There are plenty of ways to read text files, and PowerShell sports its own Get-Content which is really simple to use. I chose to use a StreamReader here solely to have a use case where checking some End of File property is required.

Since While does not support streaming, all results must be stored to a variable like $result first, and the user sees the result only when all lines have been read. With large files (or thanks to the artificial delay in the example) this can take very long.

Adding Streaming

Let’s add real-time streaming to While by embedding the loop into a ScriptBlock:

# take a text file to play with
# replace with path to any text file you want
# ensure the file exists:
$Path = "$pshome\types.ps1xml"

[IO.StreamReader]$reader = [System.IO.StreamReader]::new($Path)
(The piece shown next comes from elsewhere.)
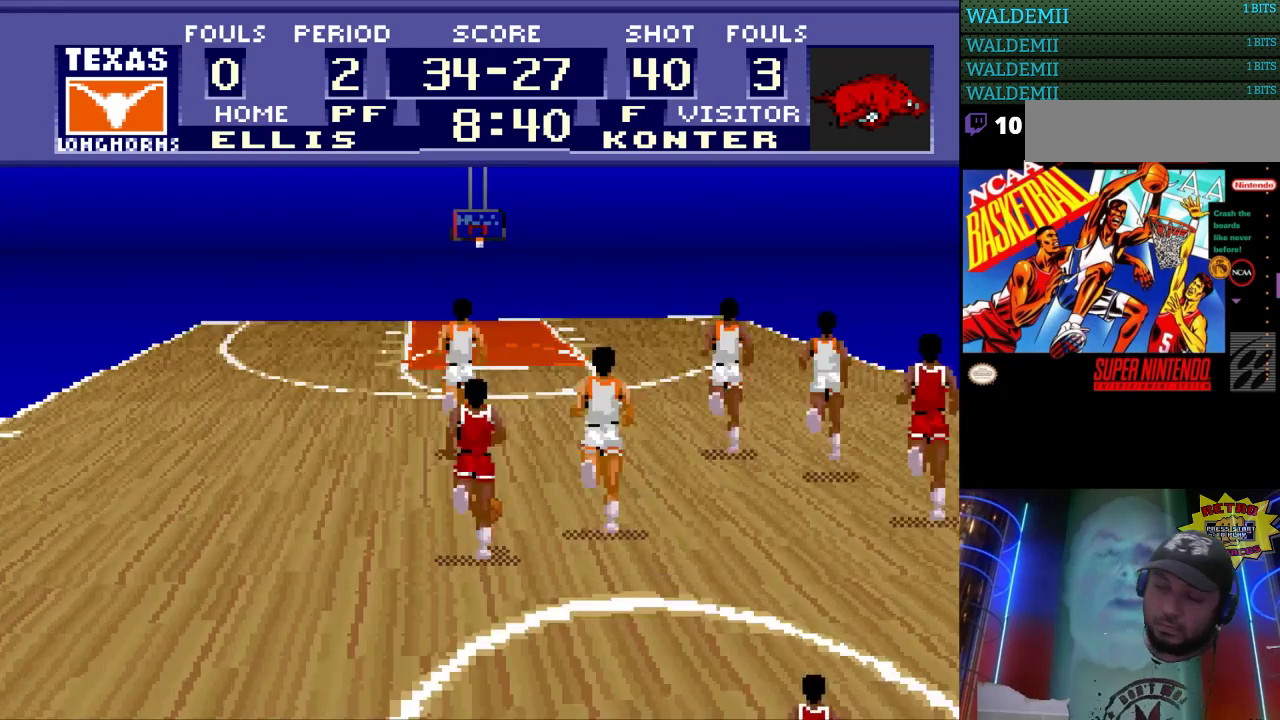
{"buttons": ["DPAD_UP"], "events": [[67, "DPAD_UP", "down"], [100, "DPAD_LEFT", "up"]]}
# embed loop in scriptblock:
& {
    while (-not $reader.EndOfStream)
    {
        # read current line
        $reader.ReadLine()
    
        # add artificial delay to pretend this was a HUGE file
        Start-Sleep -Milliseconds 10
    }
# process results in real-time as they become available:
} | Out-GridView

# close and dispose the streamreader properly:
$reader.Close()
$reader.Dispose()

When you run this, the results are emitted to Out-GridView immediately. There is no need anymore to store all results in a variable like $result, and a scripter could add filters like Where-Object to immediately filter out useful lines.

Reading Databases

When you execute a SQL statement on a database, you receive records one by one until the database returns EOF (End-of-File). So PowerShell does not know how often the loop is going to iterate which is why a head-controlled While loop is used.

There are plenty of ways how to connect to and read database content. I chose an approach via COM objects just to come up with an example where it is required to check a EOF (end-of-file) property in a While loop. I am sure there are smarter ways to read databases.

Querying Database via SQL

The next script connects to a local SQLServer instance and reads the names of all tables.
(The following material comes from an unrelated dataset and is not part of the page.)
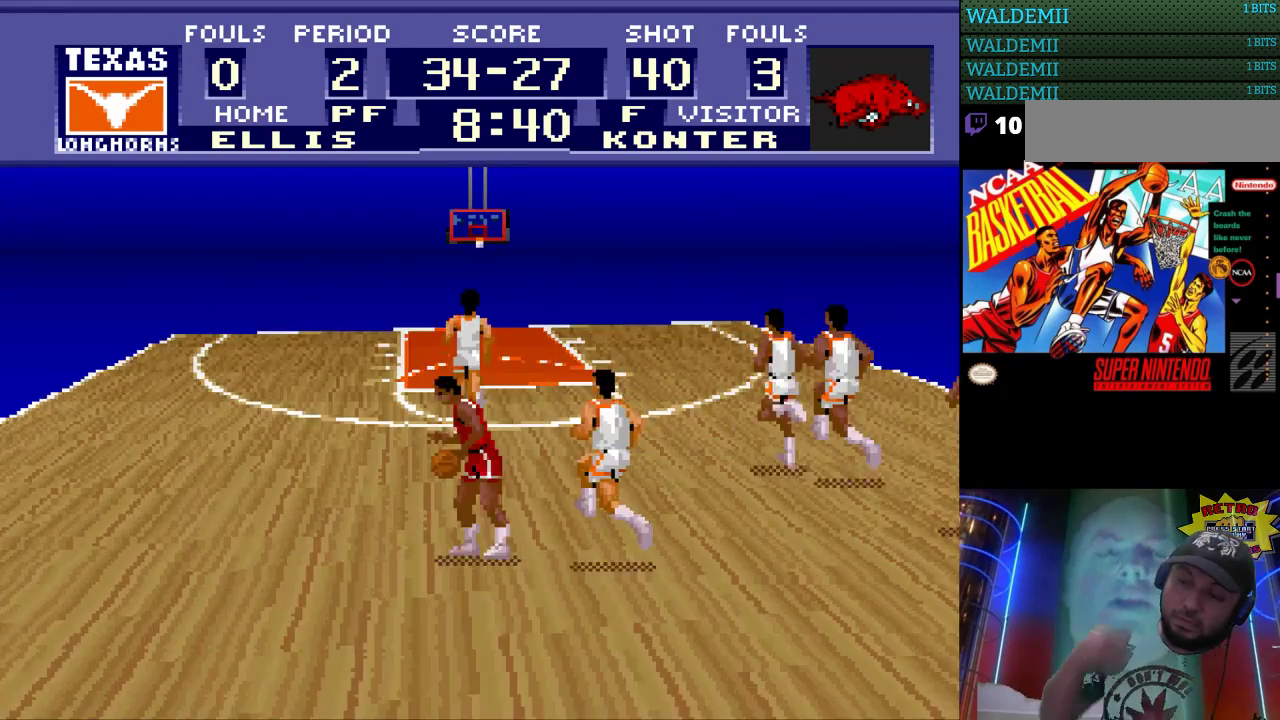
{"buttons": ["DPAD_UP"], "events": []}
The script assumes a local SQLServer database and queries the list of tables in the database. If you’d like to connect to a different database, change $connectionString accordingly.

# define your database details:
$InstanceId = "$env:computername\FIRSTDB"
$Database = "master"
$connectionString = "Provider=SQLOLEDB.1;Integrated Security=SSPI;Persist Security Info=False;Initial Catalog=$Database;Data Source=$InstanceId"
$sql = "select * from sys.databases"

# connect to database
$connection = New-Object -ComObject ADODB.Connection
$connection.Open($connectionString)
$rs = $connection.Execute($sql)

# loop through records
$result = while ($rs.Eof -eq $false)
{
  # turn each record into an object:
  $hash = @{}
  foreach($field in $rs.Fields)
  {
    $hash[$field.Name] = $field.Value
  }
  [PSCustomObject]$hash

  $rs.MoveNext()
}

# close database
$rs.Close()
$connection.Close()

# emit results
$result | Out-GridView

Since While loops can’t stream, you get the results only when all records have been processed. For the case of system tables, this delay does not matter, but when you are querying real tables with thousands of records, it does matter.

Adding Streaming

Now let’s add just a tiny bit of code to make the While loop stream. This way, you get the results from your database in real-time as they are retrieved:

# define your database details:
$InstanceId = "$env:computername\FIRSTDB"
$Database = "master"
$connectionString = "Provider=SQLOLEDB.1;Integrated Security=SSPI;Persist Security Info=False;Initial Catalog=$Database;Data Source=$InstanceId"
$sql = "select * from sys.databases"

# connect to database
$connection = New-Object -ComObject ADODB.Connection
$connection.Open($connectionString)
$rs = $connection.Execute($sql)

# loop through records
# embed code in scriptblock
& {
    while ($rs.Eof -eq $false)
    {
      # turn each record into an object:
      $hash = @{}
      foreach($field in $rs.Fields)
      {
        $hash[$field.Name] = $field.Value
      }
      [PSCustomObject]$hash

      $rs.MoveNext()
    }
# emit the results in real-time to the next command
# i.e. Out-GridView:
} | Out-GridView

# close database
$rs.Close()
$connection.Close()

By embedding the loop inside a ScriptBlock, you can stream its result directly to Out-GridView in real-time. No need to hog memory in $results, and immediate feedback to the user.